──────── Supplied information
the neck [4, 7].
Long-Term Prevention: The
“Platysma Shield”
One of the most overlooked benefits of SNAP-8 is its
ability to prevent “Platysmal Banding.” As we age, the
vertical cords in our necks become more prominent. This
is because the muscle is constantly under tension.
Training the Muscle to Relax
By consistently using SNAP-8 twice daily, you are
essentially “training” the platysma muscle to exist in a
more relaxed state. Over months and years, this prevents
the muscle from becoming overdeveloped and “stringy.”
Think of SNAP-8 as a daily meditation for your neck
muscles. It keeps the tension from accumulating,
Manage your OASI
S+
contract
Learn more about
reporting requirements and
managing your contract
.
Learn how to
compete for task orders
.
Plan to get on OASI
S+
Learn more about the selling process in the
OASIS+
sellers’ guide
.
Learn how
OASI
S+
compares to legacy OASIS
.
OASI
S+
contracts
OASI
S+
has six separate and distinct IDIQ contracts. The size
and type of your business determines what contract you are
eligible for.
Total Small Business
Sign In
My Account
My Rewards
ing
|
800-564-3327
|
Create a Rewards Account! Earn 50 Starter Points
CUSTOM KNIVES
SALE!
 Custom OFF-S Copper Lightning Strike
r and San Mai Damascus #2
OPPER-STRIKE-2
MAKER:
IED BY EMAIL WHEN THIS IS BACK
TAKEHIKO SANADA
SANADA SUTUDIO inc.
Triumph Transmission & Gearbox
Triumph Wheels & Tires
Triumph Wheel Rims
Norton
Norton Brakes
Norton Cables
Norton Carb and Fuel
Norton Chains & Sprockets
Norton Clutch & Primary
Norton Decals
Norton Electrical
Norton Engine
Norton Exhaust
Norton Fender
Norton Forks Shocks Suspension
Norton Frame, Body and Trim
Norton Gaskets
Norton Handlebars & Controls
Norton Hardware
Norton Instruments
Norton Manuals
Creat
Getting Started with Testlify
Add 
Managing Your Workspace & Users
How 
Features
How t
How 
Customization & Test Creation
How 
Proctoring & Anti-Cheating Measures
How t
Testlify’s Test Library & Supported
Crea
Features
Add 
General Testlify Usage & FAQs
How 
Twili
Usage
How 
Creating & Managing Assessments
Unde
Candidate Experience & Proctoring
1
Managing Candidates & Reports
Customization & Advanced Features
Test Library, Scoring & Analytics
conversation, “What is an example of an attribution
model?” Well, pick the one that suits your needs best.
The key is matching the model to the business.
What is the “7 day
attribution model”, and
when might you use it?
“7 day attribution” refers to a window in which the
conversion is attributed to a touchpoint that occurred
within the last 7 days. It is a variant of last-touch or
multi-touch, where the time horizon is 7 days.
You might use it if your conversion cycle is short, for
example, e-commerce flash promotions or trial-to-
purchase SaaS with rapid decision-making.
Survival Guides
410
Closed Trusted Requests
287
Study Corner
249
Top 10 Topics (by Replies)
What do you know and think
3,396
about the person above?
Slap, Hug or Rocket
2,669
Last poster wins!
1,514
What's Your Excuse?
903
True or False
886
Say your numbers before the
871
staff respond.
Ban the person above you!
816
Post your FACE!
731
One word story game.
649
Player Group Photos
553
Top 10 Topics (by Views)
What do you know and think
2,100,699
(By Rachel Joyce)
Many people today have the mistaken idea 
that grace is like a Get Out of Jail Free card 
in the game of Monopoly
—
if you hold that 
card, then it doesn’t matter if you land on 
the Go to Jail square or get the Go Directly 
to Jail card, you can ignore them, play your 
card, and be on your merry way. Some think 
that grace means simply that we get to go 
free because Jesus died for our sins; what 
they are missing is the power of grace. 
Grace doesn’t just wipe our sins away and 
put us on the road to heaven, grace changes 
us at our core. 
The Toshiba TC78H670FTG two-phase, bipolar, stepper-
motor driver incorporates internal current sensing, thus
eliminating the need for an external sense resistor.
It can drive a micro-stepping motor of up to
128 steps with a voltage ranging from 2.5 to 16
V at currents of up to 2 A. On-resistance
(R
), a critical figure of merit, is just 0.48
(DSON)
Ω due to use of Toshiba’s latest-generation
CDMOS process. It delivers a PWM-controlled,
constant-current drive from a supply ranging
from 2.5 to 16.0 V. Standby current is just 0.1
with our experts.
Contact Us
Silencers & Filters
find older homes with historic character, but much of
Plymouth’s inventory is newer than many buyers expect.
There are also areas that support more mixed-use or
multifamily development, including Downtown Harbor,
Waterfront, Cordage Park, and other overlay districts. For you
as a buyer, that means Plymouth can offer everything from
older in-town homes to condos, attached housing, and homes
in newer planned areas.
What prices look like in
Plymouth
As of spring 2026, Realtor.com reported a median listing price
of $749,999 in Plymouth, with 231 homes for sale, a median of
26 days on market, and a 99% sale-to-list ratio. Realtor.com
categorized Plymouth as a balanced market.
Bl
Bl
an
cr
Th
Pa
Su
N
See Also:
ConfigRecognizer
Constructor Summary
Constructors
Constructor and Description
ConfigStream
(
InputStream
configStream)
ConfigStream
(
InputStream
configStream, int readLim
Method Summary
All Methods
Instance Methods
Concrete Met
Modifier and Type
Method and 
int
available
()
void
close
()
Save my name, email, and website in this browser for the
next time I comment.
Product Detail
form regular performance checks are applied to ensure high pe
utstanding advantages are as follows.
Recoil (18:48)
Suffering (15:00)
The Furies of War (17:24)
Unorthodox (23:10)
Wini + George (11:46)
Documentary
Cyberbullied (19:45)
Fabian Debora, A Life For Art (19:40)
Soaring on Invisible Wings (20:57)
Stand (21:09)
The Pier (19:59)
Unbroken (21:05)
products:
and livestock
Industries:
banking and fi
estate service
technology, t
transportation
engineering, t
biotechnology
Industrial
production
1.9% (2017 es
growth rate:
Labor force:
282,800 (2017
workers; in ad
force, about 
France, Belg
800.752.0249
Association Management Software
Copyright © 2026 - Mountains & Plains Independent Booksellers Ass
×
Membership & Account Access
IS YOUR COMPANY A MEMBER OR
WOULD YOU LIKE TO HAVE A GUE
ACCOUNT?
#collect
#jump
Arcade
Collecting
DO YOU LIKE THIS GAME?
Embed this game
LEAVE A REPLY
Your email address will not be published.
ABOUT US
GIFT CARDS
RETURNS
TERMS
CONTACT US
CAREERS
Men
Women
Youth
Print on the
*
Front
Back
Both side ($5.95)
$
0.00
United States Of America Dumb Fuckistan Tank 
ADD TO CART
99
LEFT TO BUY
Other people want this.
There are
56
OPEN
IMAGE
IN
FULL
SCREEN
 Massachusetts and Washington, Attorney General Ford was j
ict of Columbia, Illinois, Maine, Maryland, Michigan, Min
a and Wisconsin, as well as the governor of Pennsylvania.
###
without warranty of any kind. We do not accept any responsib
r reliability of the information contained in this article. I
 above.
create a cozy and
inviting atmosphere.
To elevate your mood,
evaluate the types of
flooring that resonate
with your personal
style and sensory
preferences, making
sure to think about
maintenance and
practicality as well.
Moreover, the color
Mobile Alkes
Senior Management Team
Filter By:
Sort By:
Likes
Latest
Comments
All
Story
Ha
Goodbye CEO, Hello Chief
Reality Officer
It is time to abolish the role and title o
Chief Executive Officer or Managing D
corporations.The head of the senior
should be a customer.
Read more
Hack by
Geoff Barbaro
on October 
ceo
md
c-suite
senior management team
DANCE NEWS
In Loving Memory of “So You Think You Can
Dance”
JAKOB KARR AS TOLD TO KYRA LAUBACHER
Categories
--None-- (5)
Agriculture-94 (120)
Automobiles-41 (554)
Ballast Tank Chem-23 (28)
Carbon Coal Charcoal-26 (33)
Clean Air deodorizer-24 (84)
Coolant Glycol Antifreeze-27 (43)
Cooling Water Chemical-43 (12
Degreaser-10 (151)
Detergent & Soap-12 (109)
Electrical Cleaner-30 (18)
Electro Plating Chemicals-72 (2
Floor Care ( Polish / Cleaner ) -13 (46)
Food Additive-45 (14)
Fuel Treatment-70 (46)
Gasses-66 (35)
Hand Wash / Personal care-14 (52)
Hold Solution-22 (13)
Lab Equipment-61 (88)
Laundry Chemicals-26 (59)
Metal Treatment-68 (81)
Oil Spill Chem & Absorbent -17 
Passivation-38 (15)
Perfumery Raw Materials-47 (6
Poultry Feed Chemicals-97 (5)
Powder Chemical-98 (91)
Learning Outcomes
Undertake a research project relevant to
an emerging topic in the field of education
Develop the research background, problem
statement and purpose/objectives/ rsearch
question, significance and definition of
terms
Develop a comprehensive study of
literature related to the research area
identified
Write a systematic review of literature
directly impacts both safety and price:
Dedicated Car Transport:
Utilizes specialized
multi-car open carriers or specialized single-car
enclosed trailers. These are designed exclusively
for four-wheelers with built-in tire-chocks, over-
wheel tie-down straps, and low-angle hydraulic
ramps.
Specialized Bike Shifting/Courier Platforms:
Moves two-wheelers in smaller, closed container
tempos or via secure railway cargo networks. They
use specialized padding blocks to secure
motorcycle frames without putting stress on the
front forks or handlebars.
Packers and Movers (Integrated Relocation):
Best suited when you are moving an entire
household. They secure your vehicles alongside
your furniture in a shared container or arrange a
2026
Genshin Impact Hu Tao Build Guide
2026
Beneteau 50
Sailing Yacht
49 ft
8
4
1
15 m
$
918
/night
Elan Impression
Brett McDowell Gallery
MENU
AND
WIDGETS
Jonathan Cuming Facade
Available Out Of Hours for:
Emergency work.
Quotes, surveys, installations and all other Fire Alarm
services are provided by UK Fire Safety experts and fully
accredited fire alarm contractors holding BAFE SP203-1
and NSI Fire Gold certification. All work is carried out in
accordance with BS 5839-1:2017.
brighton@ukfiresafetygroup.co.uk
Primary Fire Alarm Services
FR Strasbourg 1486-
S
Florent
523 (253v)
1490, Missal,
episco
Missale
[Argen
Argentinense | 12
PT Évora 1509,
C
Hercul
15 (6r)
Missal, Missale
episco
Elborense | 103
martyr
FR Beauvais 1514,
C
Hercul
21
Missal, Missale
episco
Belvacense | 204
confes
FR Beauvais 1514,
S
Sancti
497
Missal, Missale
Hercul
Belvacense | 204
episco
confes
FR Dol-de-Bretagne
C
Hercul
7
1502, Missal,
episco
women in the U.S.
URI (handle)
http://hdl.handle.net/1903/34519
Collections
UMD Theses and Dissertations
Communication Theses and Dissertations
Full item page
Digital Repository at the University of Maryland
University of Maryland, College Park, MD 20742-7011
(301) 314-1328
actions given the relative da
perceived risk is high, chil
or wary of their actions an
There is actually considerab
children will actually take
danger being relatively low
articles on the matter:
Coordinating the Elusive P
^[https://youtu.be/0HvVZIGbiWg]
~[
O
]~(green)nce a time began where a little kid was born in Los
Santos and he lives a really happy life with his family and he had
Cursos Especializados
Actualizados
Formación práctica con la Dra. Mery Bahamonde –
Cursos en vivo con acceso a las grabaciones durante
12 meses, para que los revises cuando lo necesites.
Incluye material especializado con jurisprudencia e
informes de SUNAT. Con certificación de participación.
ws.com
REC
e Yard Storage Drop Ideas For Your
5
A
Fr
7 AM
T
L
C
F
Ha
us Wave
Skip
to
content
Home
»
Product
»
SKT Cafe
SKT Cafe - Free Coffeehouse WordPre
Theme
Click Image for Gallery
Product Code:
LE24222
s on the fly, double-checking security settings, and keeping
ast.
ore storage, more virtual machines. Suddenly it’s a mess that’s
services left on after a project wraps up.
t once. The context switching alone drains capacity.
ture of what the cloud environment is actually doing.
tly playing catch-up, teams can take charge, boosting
────────────────
- _Problem details_
Only the lines above starting at the one containing "(By Rachel Joyce)" and ending at the one containing "to Jail card, you can ignore them, play your", both included, are to be returned, exactly as they read.

- _Solution for this exercise_
(By Rachel Joyce)
Many people today have the mistaken idea 
that grace is like a Get Out of Jail Free card 
in the game of Monopoly
—
if you hold that 
card, then it doesn’t matter if you land on 
the Go to Jail square or get the Go Directly 
to Jail card, you can ignore them, play your 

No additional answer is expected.